TASK DIRECTIONS —
Please pick up the news story about Marc Rich's death below and continue it from its final sentence.

GIVEN PASSAGE —
Wednesday, April 23, 2014
The Associated Press
GENEVA – He was a wheeler-dealer pardoned by another consummate dealmaker, a working-class Jewish boy who left Belgium to escape the Nazis and rose to become the billionaire "King of Commodities."
This is a Nov. 30, 1998 file photo of financier Marc Rich shown in in Zug, central Switzerland. An associate of Marc Rich said Wednesday June 26, 2013, that the trader pardoned by President Clinton has died in Switzerland.(AP Photo/Guido Roeoesli File)
Marc Rich's connections to the rich and powerful not only made him fabulously wealthy but when he was indicted for fraud, racketeering and tax evasion on a grand scale, they helped secure him a pardon from Bill Clinton, hours before the U.S. president left office.
That triggered a political firestorm from critics who alleged Rich bought his pardon through donations that his ex-wife had made to the Democratic Party.
Rich died Wednesday of a stroke at a hospital in Lucerne, near his home for decades. He was 78, and his Israel-based spokesman Avner Azulay said he would be buried Thursday in a kibbutz in Israel.

[Page segmentation data]
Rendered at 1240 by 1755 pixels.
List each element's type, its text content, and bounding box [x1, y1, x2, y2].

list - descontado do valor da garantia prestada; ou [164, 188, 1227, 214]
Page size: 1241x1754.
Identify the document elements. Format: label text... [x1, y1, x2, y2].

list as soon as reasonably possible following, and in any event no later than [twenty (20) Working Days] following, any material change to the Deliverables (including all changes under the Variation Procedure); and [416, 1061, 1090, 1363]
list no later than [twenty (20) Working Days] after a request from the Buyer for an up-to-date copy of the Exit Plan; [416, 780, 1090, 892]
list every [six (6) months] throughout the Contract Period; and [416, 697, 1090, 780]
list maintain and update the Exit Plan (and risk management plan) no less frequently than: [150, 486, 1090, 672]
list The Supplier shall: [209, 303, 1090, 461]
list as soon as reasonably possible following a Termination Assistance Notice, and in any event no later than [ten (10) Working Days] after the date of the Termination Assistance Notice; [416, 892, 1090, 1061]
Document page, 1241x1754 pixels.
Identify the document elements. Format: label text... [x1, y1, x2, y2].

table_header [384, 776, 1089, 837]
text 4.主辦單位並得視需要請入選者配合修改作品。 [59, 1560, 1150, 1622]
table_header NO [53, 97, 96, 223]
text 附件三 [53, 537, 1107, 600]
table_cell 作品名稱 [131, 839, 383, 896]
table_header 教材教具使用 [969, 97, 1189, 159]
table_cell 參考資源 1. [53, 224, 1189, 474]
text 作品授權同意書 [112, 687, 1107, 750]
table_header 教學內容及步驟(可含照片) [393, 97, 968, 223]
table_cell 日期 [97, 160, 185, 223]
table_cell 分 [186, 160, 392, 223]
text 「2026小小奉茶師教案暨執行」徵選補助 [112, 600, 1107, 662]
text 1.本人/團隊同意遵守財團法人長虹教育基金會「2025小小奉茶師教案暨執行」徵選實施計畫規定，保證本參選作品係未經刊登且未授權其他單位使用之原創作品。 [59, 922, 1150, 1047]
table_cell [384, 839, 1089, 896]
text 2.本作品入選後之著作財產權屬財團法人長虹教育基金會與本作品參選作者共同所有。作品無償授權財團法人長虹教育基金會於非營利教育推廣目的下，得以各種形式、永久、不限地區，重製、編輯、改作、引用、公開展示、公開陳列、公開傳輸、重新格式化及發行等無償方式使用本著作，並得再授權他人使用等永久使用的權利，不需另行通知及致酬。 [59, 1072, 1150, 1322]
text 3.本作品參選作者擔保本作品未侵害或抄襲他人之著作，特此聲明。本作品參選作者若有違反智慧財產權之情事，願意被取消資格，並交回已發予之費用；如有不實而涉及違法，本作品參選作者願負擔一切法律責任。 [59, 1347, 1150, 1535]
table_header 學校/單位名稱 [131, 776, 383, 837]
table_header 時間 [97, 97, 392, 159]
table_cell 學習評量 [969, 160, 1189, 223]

ANSWER TO THE PROBLEM —
Throughout his storied career at the pinnacle of high finance, Rich was known as a man who could deliver the big deals thanks to personal relationships he had forged with powerful figures around the world.
In a 1992 interview with NBC, Rich said that in his business, "we're not political ...That's just the philosophy of our company."
Yet Rich cultivated contacts with powerful politicians -- in the Middle East as well as the United States -- and used those ties to make billions, often when it seemed all doors were closed.
During the Arab oil embargo of the 1970s, Rich used his Middle East contacts to purchase crude oil from Iran and Iraq and made a fortune selling it to American companies.
In 1981, Rich and a partner bought 20th Century Fox and three years later he sold his interest to Rupert Murdoch for $250 million.
But in 1983, while he was in Switzerland, Rich was indicted by a U.S. federal grand jury on more than 50 counts of fraud, racketeering, trading with Iran during the U.S. Embassy hostage crisis and evading more than $48 million in income taxes. The Swiss refused to arrest or extradite him.